WORK INSTRUCTION = Pictures do not belong in the copy. Return all of the entries exactly.

Page images and extracted text:
[Start of Attachment]
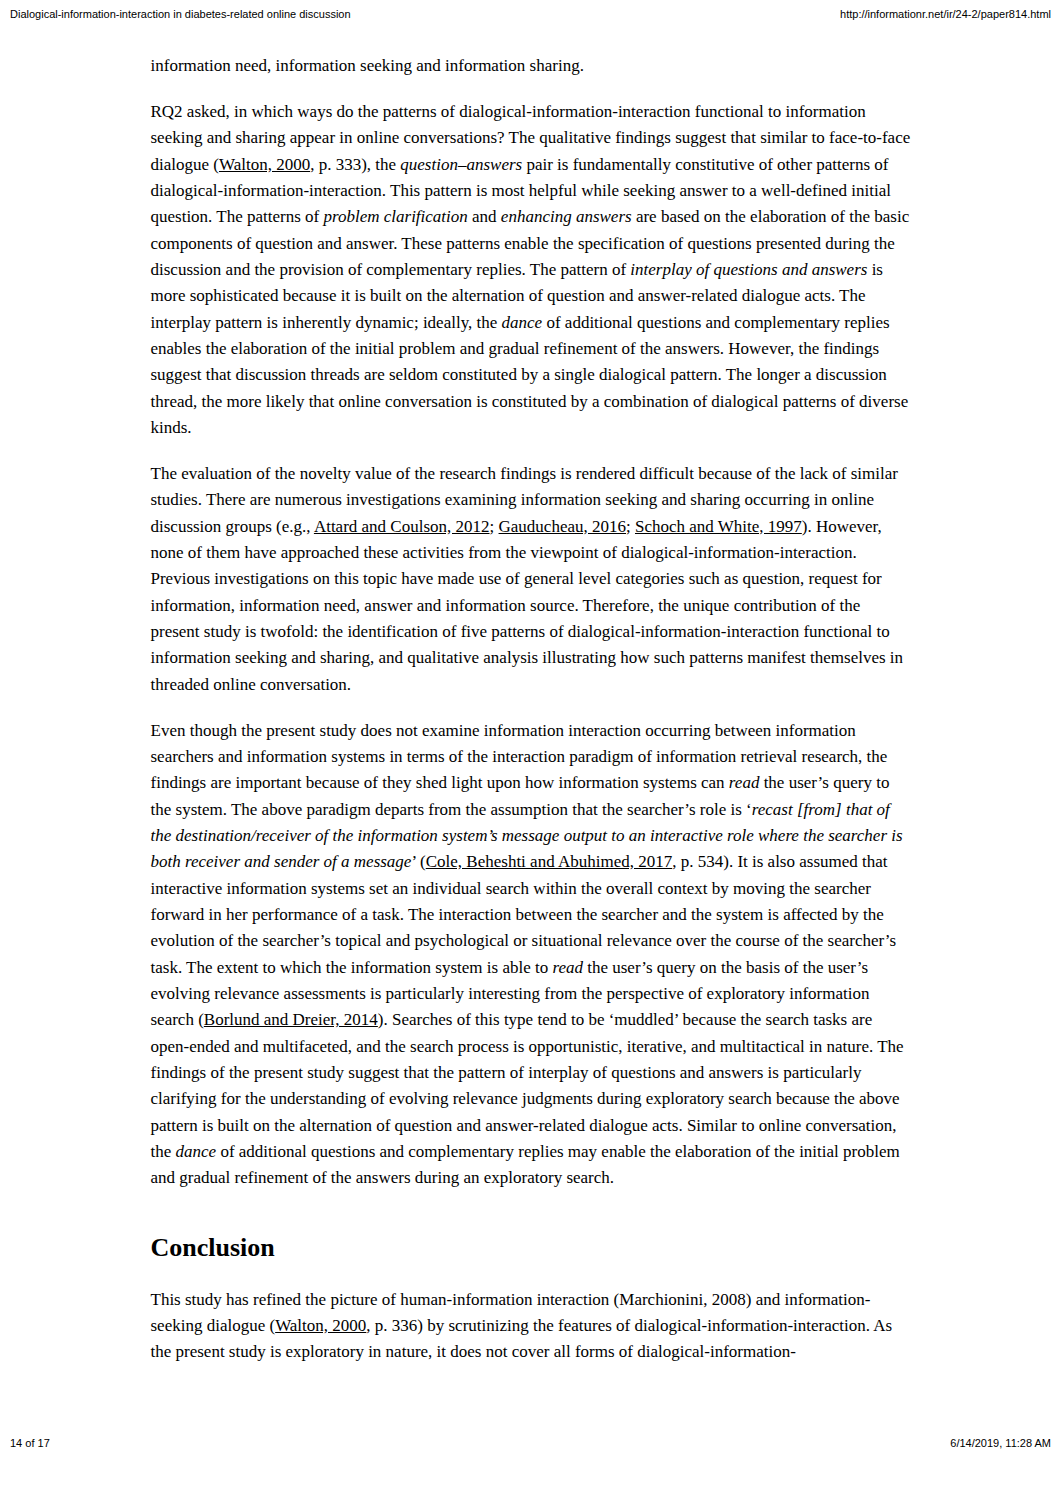Dialogical-information-interaction in diabetes-related online discussion
http://informationr.net/ir/24-2/paper814.html
information need, information seeking and information sharing.
RQ2 asked, in which ways do the patterns of dialogical-information-interaction functional to information seeking and sharing appear in online conversations? The qualitative findings suggest that similar to face-to-face dialogue (Walton, 2000, p. 333), the question–answers pair is fundamentally constitutive of other patterns of dialogical-information-interaction. This pattern is most helpful while seeking answer to a well-defined initial question. The patterns of problem clarification and enhancing answers are based on the elaboration of the basic components of question and answer. These patterns enable the specification of questions presented during the discussion and the provision of complementary replies. The pattern of interplay of questions and answers is more sophisticated because it is built on the alternation of question and answer-related dialogue acts. The interplay pattern is inherently dynamic; ideally, the dance of additional questions and complementary replies enables the elaboration of the initial problem and gradual refinement of the answers. However, the findings suggest that discussion threads are seldom constituted by a single dialogical pattern. The longer a discussion thread, the more likely that online conversation is constituted by a combination of dialogical patterns of diverse kinds.
The evaluation of the novelty value of the research findings is rendered difficult because of the lack of similar studies. There are numerous investigations examining information seeking and sharing occurring in online discussion groups (e.g., Attard and Coulson, 2012; Gauducheau, 2016; Schoch and White, 1997). However, none of them have approached these activities from the viewpoint of dialogical-information-interaction. Previous investigations on this topic have made use of general level categories such as question, request for information, information need, answer and information source. Therefore, the unique contribution of the present study is twofold: the identification of five patterns of dialogical-information-interaction functional to information seeking and sharing, and qualitative analysis illustrating how such patterns manifest themselves in threaded online conversation.
Even though the present study does not examine information interaction occurring between information searchers and information systems in terms of the interaction paradigm of information retrieval research, the findings are important because of they shed light upon how information systems can read the user’s query to the system. The above paradigm departs from the assumption that the searcher’s role is ‘recast [from] that of the destination/receiver of the information system’s message output to an interactive role where the searcher is both receiver and sender of a message’ (Cole, Beheshti and Abuhimed, 2017, p. 534). It is also assumed that interactive information systems set an individual search within the overall context by moving the searcher forward in her performance of a task. The interaction between the searcher and the system is affected by the evolution of the searcher’s topical and psychological or situational relevance over the course of the searcher’s task. The extent to which the information system is able to read the user’s query on the basis of the user’s evolving relevance assessments is particularly interesting from the perspective of exploratory information search (Borlund and Dreier, 2014). Searches of this type tend to be ‘muddled’ because the search tasks are open-ended and multifaceted, and the search process is opportunistic, iterative, and multitactical in nature. The findings of the present study suggest that the pattern of interplay of questions and answers is particularly clarifying for the understanding of evolving relevance judgments during exploratory search because the above pattern is built on the alternation of question and answer-related dialogue acts. Similar to online conversation, the dance of additional questions and complementary replies may enable the elaboration of the initial problem and gradual refinement of the answers during an exploratory search.
Conclusion
This study has refined the picture of human-information interaction (Marchionini, 2008) and information-seeking dialogue (Walton, 2000, p. 336) by scrutinizing the features of dialogical-information-interaction. As the present study is exploratory in nature, it does not cover all forms of dialogical-information-
14 of 17
6/14/2019, 11:28 AM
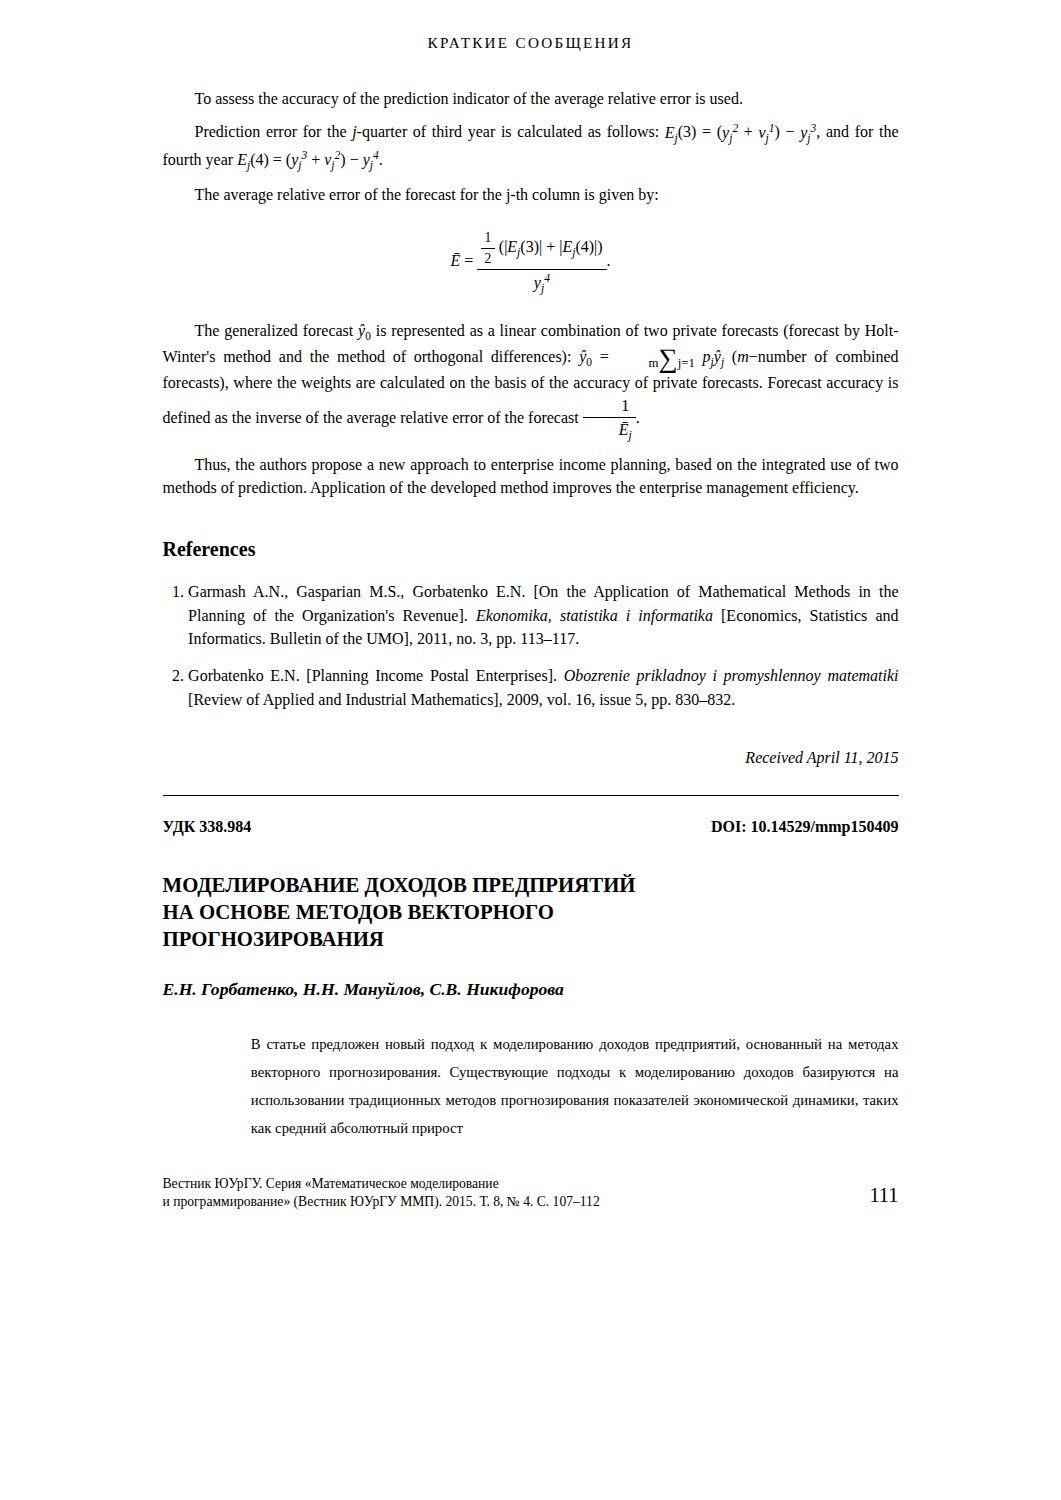КРАТКИЕ СООБЩЕНИЯ
To assess the accuracy of the prediction indicator of the average relative error is used.
Prediction error for the j-quarter of third year is calculated as follows: Ej(3) = (yj2 + vj1) − yj3, and for the fourth year Ej(4) = (yj3 + vj2) − yj4.
The average relative error of the forecast for the j-th column is given by:
Ē = 12 (|Ej(3)| + |Ej(4)|) yj4 .
The generalized forecast ŷ0 is represented as a linear combination of two private forecasts (forecast by Holt-Winter's method and the method of orthogonal differences): ŷ0 = m∑j=1 pjŷj (m−number of combined forecasts), where the weights are calculated on the basis of the accuracy of private forecasts. Forecast accuracy is defined as the inverse of the average relative error of the forecast 1 Ēj.
Thus, the authors propose a new approach to enterprise income planning, based on the integrated use of two methods of prediction. Application of the developed method improves the enterprise management efficiency.
References
Garmash A.N., Gasparian M.S., Gorbatenko E.N. [On the Application of Mathematical Methods in the Planning of the Organization's Revenue]. Ekonomika, statistika i informatika [Economics, Statistics and Informatics. Bulletin of the UMO], 2011, no. 3, pp. 113–117.
Gorbatenko E.N. [Planning Income Postal Enterprises]. Obozrenie prikladnoy i promyshlennoy matematiki [Review of Applied and Industrial Mathematics], 2009, vol. 16, issue 5, pp. 830–832.
Received April 11, 2015
УДК 338.984 DOI: 10.14529/mmp150409
МОДЕЛИРОВАНИЕ ДОХОДОВ ПРЕДПРИЯТИЙ
НА ОСНОВЕ МЕТОДОВ ВЕКТОРНОГО
ПРОГНОЗИРОВАНИЯ
Е.Н. Горбатенко, Н.Н. Мануйлов, С.В. Никифорова
В статье предложен новый подход к моделированию доходов предприятий, основанный на методах векторного прогнозирования. Существующие подходы к моделированию доходов базируются на использовании традиционных методов прогнозирования показателей экономической динамики, таких как средний абсолютный прирост
Вестник ЮУрГУ. Серия «Математическое моделирование
и программирование» (Вестник ЮУрГУ ММП). 2015. Т. 8, № 4. С. 107–112
111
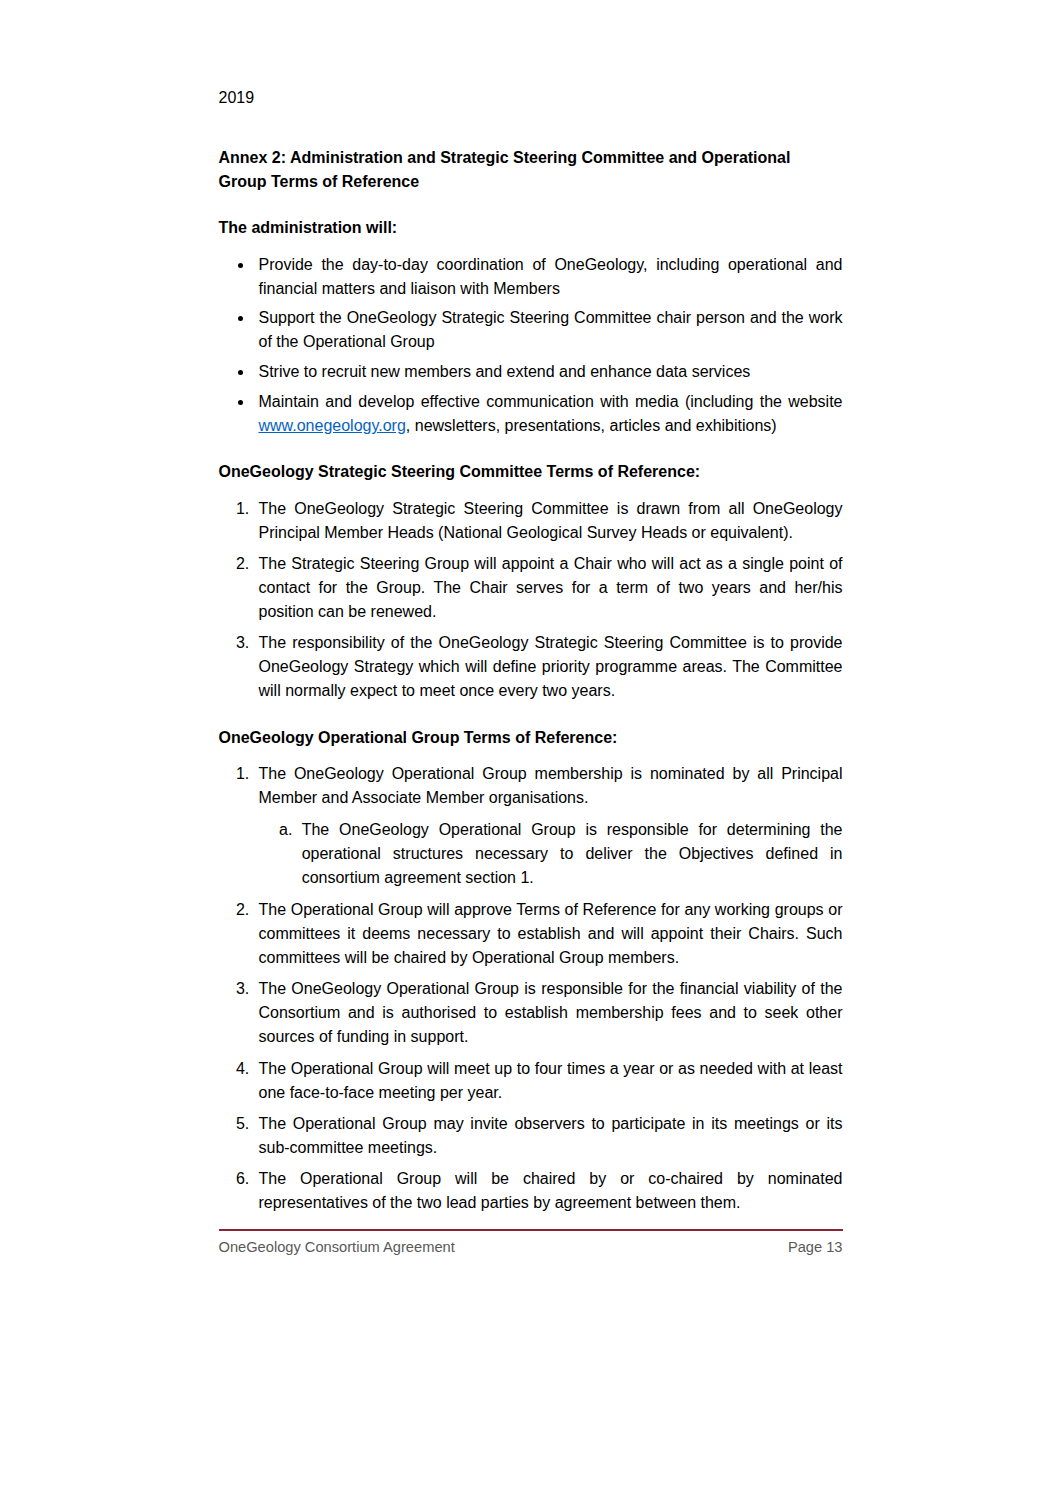2019
Annex 2: Administration and Strategic Steering Committee and Operational Group Terms of Reference
The administration will:
Provide the day-to-day coordination of OneGeology, including operational and financial matters and liaison with Members
Support the OneGeology Strategic Steering Committee chair person and the work of the Operational Group
Strive to recruit new members and extend and enhance data services
Maintain and develop effective communication with media (including the website www.onegeology.org, newsletters, presentations, articles and exhibitions)
OneGeology Strategic Steering Committee Terms of Reference:
The OneGeology Strategic Steering Committee is drawn from all OneGeology Principal Member Heads (National Geological Survey Heads or equivalent).
The Strategic Steering Group will appoint a Chair who will act as a single point of contact for the Group. The Chair serves for a term of two years and her/his position can be renewed.
The responsibility of the OneGeology Strategic Steering Committee is to provide OneGeology Strategy which will define priority programme areas. The Committee will normally expect to meet once every two years.
OneGeology Operational Group Terms of Reference:
The OneGeology Operational Group membership is nominated by all Principal Member and Associate Member organisations.
The OneGeology Operational Group is responsible for determining the operational structures necessary to deliver the Objectives defined in consortium agreement section 1.
The Operational Group will approve Terms of Reference for any working groups or committees it deems necessary to establish and will appoint their Chairs. Such committees will be chaired by Operational Group members.
The OneGeology Operational Group is responsible for the financial viability of the Consortium and is authorised to establish membership fees and to seek other sources of funding in support.
The Operational Group will meet up to four times a year or as needed with at least one face-to-face meeting per year.
The Operational Group may invite observers to participate in its meetings or its sub-committee meetings.
The Operational Group will be chaired by or co-chaired by nominated representatives of the two lead parties by agreement between them.
OneGeology Consortium Agreement Page 13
[End of Attachment]
TASK ANSWER =
Dialogical-information-interaction in diabetes-related online discussion
http://informationr.net/ir/24-2/paper814.html
information need, information seeking and information sharing.
RQ2 asked, in which ways do the patterns of dialogical-information-interaction functional to information seeking and sharing appear in online conversations? The qualitative findings suggest that similar to face-to-face dialogue (Walton, 2000, p. 333), the question–answers pair is fundamentally constitutive of other patterns of dialogical-information-interaction. This pattern is most helpful while seeking answer to a well-defined initial question. The patterns of problem clarification and enhancing answers are based on the elaboration of the basic components of question and answer. These patterns enable the specification of questions presented during the discussion and the provision of complementary replies. The pattern of interplay of questions and answers is more sophisticated because it is built on the alternation of question and answer-related dialogue acts. The interplay pattern is inherently dynamic; ideally, the dance of additional questions and complementary replies enables the elaboration of the initial problem and gradual refinement of the answers. However, the findings suggest that discussion threads are seldom constituted by a single dialogical pattern. The longer a discussion thread, the more likely that online conversation is constituted by a combination of dialogical patterns of diverse kinds.
The evaluation of the novelty value of the research findings is rendered difficult because of the lack of similar studies. There are numerous investigations examining information seeking and sharing occurring in online discussion groups (e.g., Attard and Coulson, 2012; Gauducheau, 2016; Schoch and White, 1997). However, none of them have approached these activities from the viewpoint of dialogical-information-interaction. Previous investigations on this topic have made use of general level categories such as question, request for information, information need, answer and information source. Therefore, the unique contribution of the present study is twofold: the identification of five patterns of dialogical-information-interaction functional to information seeking and sharing, and qualitative analysis illustrating how such patterns manifest themselves in threaded online conversation.
Even though the present study does not examine information interaction occurring between information searchers and information systems in terms of the interaction paradigm of information retrieval research, the findings are important because of they shed light upon how information systems can read the user’s query to the system. The above paradigm departs from the assumption that the searcher’s role is ‘recast [from] that of the destination/receiver of the information system’s message output to an interactive role where the searcher is both receiver and sender of a message’ (Cole, Beheshti and Abuhimed, 2017, p. 534). It is also assumed that interactive information systems set an individual search within the overall context by moving the searcher forward in her performance of a task. The interaction between the searcher and the system is affected by the evolution of the searcher’s topical and psychological or situational relevance over the course of the searcher’s task. The extent to which the information system is able to read the user’s query on the basis of the user’s evolving relevance assessments is particularly interesting from the perspective of exploratory information search (Borlund and Dreier, 2014). Searches of this type tend to be ‘muddled’ because the search tasks are open-ended and multifaceted, and the search process is opportunistic, iterative, and multitactical in nature. The findings of the present study suggest that the pattern of interplay of questions and answers is particularly clarifying for the understanding of evolving relevance judgments during exploratory search because the above pattern is built on the alternation of question and answer-related dialogue acts. Similar to online conversation, the dance of additional questions and complementary replies may enable the elaboration of the initial problem and gradual refinement of the answers during an exploratory search.
Conclusion
This study has refined the picture of human-information interaction (Marchionini, 2008) and information-seeking dialogue (Walton, 2000, p. 336) by scrutinizing the features of dialogical-information-interaction. As the present study is exploratory in nature, it does not cover all forms of dialogical-information-
14 of 17
6/14/2019, 11:28 AM
КРАТКИЕ СООБЩЕНИЯ
To assess the accuracy of the prediction indicator of the average relative error is used.
Prediction error for the j-quarter of third year is calculated as follows: Ej(3) = (yj2 + vj1) − yj3, and for the fourth year Ej(4) = (yj3 + vj2) − yj4.
The average relative error of the forecast for the j-th column is given by:
Ē = 12 (|Ej(3)| + |Ej(4)|) yj4 .
The generalized forecast ŷ0 is represented as a linear combination of two private forecasts (forecast by Holt-Winter's method and the method of orthogonal differences): ŷ0 = m∑j=1 pjŷj (m−number of combined forecasts), where the weights are calculated on the basis of the accuracy of private forecasts. Forecast accuracy is defined as the inverse of the average relative error of the forecast 1 Ēj.
Thus, the authors propose a new approach to enterprise income planning, based on the integrated use of two methods of prediction. Application of the developed method improves the enterprise management efficiency.
References
Garmash A.N., Gasparian M.S., Gorbatenko E.N. [On the Application of Mathematical Methods in the Planning of the Organization's Revenue]. Ekonomika, statistika i informatika [Economics, Statistics and Informatics. Bulletin of the UMO], 2011, no. 3, pp. 113–117.
Gorbatenko E.N. [Planning Income Postal Enterprises]. Obozrenie prikladnoy i promyshlennoy matematiki [Review of Applied and Industrial Mathematics], 2009, vol. 16, issue 5, pp. 830–832.
Received April 11, 2015
УДК 338.984 DOI: 10.14529/mmp150409
МОДЕЛИРОВАНИЕ ДОХОДОВ ПРЕДПРИЯТИЙ
НА ОСНОВЕ МЕТОДОВ ВЕКТОРНОГО
ПРОГНОЗИРОВАНИЯ
Е.Н. Горбатенко, Н.Н. Мануйлов, С.В. Никифорова
В статье предложен новый подход к моделированию доходов предприятий, основанный на методах векторного прогнозирования. Существующие подходы к моделированию доходов базируются на использовании традиционных методов прогнозирования показателей экономической динамики, таких как средний абсолютный прирост
Вестник ЮУрГУ. Серия «Математическое моделирование
и программирование» (Вестник ЮУрГУ ММП). 2015. Т. 8, № 4. С. 107–112
111
2019
Annex 2: Administration and Strategic Steering Committee and Operational Group Terms of Reference
The administration will:
Provide the day-to-day coordination of OneGeology, including operational and financial matters and liaison with Members
Support the OneGeology Strategic Steering Committee chair person and the work of the Operational Group
Strive to recruit new members and extend and enhance data services
Maintain and develop effective communication with media (including the website www.onegeology.org, newsletters, presentations, articles and exhibitions)
OneGeology Strategic Steering Committee Terms of Reference:
The OneGeology Strategic Steering Committee is drawn from all OneGeology Principal Member Heads (National Geological Survey Heads or equivalent).
The Strategic Steering Group will appoint a Chair who will act as a single point of contact for the Group. The Chair serves for a term of two years and her/his position can be renewed.
The responsibility of the OneGeology Strategic Steering Committee is to provide OneGeology Strategy which will define priority programme areas. The Committee will normally expect to meet once every two years.
OneGeology Operational Group Terms of Reference:
The OneGeology Operational Group membership is nominated by all Principal Member and Associate Member organisations.
The OneGeology Operational Group is responsible for determining the operational structures necessary to deliver the Objectives defined in consortium agreement section 1.
The Operational Group will approve Terms of Reference for any working groups or committees it deems necessary to establish and will appoint their Chairs. Such committees will be chaired by Operational Group members.
The OneGeology Operational Group is responsible for the financial viability of the Consortium and is authorised to establish membership fees and to seek other sources of funding in support.
The Operational Group will meet up to four times a year or as needed with at least one face-to-face meeting per year.
The Operational Group may invite observers to participate in its meetings or its sub-committee meetings.
The Operational Group will be chaired by or co-chaired by nominated representatives of the two lead parties by agreement between them.
OneGeology Consortium Agreement Page 13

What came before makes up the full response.